TASK INSTRUCTIONS: Scan the records below and report how many lines include the string "property"; the number alone will do.

__________________________________________________

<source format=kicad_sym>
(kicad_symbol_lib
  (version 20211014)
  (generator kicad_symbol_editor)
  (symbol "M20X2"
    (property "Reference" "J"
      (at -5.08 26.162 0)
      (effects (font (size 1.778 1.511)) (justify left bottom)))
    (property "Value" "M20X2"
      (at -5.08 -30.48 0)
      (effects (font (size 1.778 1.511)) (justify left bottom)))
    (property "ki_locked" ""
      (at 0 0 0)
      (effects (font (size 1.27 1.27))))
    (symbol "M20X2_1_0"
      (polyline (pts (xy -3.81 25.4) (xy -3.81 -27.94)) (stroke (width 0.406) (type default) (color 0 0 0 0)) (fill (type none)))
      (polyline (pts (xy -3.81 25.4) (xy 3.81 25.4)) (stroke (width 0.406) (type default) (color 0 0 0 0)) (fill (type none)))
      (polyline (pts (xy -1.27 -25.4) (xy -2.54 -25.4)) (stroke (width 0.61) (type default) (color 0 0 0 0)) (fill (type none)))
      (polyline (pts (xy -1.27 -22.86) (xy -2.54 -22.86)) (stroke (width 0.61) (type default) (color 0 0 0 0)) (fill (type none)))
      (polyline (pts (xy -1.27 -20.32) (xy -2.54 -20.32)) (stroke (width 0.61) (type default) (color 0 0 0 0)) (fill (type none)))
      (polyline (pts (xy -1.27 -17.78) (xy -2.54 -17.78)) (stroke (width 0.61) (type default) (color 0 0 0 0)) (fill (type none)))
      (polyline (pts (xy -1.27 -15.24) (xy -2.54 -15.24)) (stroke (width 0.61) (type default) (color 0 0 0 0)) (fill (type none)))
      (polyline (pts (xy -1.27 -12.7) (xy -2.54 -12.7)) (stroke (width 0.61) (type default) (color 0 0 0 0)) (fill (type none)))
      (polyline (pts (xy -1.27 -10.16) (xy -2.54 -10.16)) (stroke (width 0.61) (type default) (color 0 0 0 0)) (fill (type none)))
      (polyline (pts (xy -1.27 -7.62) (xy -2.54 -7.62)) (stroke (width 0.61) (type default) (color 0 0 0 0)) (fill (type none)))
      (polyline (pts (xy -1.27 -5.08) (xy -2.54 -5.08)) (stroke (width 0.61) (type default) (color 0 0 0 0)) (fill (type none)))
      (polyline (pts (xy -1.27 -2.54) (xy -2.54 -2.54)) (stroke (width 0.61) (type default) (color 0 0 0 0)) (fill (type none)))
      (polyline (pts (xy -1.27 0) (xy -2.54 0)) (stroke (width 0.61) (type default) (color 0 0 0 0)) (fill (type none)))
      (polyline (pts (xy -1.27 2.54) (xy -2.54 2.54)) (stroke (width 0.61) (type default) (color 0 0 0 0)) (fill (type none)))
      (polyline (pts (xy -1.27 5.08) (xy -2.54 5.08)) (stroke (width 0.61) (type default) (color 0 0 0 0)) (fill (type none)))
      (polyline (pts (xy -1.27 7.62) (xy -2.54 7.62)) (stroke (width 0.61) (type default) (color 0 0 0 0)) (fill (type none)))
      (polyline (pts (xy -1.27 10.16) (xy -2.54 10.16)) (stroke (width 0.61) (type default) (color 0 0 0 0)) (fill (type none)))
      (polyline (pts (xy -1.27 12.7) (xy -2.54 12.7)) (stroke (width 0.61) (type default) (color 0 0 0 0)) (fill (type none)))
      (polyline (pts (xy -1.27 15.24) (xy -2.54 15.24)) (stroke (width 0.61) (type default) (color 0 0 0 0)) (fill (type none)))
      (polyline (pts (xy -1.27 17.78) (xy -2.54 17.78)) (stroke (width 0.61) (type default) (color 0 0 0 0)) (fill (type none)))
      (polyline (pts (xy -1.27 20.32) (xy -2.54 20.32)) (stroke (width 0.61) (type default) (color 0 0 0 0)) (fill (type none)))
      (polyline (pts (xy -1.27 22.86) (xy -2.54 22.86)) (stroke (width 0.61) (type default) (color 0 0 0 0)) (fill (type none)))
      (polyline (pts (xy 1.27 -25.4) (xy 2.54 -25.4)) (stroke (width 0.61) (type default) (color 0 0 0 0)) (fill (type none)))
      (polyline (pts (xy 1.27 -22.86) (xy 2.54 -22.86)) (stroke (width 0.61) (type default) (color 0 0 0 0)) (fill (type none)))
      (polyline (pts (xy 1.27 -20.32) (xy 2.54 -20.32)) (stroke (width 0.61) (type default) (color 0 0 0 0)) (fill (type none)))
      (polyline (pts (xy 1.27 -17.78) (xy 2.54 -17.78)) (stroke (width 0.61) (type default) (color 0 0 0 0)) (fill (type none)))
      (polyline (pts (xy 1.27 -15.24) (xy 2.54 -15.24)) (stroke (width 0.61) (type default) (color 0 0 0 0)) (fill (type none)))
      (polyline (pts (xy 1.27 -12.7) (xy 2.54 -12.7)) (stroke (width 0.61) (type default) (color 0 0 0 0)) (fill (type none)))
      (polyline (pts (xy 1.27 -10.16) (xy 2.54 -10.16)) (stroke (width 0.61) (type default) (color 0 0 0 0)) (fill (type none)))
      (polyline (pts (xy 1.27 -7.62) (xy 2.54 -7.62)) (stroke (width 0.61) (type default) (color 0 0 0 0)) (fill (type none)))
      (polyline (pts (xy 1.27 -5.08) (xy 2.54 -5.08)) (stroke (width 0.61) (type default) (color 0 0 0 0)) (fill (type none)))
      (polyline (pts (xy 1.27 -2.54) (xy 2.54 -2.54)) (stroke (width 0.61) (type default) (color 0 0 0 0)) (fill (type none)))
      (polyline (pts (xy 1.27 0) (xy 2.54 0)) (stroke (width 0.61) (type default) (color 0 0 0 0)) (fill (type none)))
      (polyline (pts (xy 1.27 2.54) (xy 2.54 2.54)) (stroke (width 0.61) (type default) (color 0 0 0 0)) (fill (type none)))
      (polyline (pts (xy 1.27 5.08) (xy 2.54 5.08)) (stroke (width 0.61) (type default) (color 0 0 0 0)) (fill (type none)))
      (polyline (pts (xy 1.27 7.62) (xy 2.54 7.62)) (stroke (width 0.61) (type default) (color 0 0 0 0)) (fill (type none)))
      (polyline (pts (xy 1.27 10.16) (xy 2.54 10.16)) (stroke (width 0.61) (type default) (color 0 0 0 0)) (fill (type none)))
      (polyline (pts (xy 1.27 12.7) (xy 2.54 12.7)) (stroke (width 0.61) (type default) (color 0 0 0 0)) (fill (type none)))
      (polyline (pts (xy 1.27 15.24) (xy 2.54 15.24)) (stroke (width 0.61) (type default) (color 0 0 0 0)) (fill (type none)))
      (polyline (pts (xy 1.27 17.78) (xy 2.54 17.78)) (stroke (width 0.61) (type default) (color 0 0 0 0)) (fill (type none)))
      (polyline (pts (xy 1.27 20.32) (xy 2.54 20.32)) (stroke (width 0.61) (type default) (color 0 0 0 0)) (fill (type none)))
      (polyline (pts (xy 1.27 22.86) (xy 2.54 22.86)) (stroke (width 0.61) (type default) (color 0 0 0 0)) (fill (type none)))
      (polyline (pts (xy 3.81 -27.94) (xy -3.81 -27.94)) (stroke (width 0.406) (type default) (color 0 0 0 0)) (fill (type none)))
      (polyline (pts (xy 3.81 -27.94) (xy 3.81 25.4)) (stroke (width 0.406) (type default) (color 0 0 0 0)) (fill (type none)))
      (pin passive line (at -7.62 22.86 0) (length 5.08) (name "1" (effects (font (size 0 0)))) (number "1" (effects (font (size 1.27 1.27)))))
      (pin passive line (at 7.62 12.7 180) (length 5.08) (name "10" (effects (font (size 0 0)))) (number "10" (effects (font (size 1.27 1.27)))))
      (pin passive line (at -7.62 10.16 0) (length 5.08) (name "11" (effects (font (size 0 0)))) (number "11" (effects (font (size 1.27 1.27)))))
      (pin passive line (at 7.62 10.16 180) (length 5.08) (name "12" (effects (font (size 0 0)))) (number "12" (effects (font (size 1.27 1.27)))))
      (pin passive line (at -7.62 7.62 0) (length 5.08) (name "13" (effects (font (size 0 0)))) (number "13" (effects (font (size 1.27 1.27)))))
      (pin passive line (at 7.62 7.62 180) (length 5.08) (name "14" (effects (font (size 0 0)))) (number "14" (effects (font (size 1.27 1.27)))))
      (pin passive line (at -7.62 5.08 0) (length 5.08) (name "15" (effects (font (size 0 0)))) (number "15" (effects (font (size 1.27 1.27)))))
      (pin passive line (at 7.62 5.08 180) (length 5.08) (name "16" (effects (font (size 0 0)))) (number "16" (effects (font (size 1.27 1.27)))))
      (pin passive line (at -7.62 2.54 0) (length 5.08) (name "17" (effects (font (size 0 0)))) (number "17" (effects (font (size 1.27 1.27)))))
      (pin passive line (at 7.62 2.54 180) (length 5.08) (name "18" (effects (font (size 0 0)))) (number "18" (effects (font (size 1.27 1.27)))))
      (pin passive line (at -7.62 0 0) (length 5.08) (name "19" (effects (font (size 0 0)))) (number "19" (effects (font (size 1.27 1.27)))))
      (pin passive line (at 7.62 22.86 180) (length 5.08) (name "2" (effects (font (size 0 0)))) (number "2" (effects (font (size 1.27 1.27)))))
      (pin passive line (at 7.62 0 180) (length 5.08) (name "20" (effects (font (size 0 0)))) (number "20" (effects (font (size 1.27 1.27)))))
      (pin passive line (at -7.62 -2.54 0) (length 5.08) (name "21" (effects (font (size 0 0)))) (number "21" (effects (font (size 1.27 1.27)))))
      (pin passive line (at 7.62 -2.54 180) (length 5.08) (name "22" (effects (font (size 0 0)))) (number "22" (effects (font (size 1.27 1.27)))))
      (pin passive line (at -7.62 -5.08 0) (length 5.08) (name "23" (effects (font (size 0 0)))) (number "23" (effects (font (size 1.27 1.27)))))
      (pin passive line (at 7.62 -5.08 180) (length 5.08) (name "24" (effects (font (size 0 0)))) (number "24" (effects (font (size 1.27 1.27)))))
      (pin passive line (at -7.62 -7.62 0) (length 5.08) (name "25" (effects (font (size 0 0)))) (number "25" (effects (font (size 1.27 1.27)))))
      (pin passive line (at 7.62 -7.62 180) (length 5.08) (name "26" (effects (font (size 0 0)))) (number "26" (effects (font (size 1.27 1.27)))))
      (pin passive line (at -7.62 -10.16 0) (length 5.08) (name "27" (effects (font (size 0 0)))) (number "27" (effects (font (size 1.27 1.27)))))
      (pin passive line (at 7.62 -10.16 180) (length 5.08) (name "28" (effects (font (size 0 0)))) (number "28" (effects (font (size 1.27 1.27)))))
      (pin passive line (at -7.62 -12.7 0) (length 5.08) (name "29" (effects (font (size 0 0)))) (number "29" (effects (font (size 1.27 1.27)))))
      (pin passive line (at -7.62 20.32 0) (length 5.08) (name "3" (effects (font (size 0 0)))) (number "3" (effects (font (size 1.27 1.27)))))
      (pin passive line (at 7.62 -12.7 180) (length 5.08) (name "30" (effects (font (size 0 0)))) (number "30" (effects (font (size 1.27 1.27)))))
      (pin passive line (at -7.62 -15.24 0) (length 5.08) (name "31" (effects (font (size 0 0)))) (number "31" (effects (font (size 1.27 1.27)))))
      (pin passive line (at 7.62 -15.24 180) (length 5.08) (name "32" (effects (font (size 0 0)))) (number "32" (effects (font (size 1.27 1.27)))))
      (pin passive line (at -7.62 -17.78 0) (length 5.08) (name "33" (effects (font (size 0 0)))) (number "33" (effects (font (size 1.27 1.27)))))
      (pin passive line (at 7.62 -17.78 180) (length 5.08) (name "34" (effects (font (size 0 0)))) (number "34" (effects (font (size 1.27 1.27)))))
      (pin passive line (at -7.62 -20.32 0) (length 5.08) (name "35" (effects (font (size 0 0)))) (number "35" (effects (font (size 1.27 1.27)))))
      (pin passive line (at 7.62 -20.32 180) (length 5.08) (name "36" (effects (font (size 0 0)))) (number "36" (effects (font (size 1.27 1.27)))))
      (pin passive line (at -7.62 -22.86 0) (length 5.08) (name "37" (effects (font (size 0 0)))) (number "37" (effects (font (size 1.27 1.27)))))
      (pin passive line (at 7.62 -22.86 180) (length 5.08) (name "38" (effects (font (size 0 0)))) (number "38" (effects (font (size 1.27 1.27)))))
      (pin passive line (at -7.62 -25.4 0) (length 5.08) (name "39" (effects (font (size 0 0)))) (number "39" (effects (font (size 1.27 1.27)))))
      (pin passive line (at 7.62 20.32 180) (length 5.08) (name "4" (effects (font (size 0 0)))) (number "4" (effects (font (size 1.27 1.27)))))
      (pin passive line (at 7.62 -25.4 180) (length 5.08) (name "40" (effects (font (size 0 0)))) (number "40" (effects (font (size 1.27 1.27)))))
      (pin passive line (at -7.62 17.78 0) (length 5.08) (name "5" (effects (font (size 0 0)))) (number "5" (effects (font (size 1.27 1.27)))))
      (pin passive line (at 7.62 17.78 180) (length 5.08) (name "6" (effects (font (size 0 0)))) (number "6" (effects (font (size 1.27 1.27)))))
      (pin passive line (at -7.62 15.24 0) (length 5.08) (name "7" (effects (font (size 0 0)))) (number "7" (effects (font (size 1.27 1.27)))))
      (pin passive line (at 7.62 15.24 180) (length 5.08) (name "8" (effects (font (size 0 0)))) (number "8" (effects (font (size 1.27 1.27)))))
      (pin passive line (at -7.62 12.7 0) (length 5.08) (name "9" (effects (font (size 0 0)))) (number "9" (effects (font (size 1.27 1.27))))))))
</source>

__________________________________________________

EXPECTED OUTPUT: 3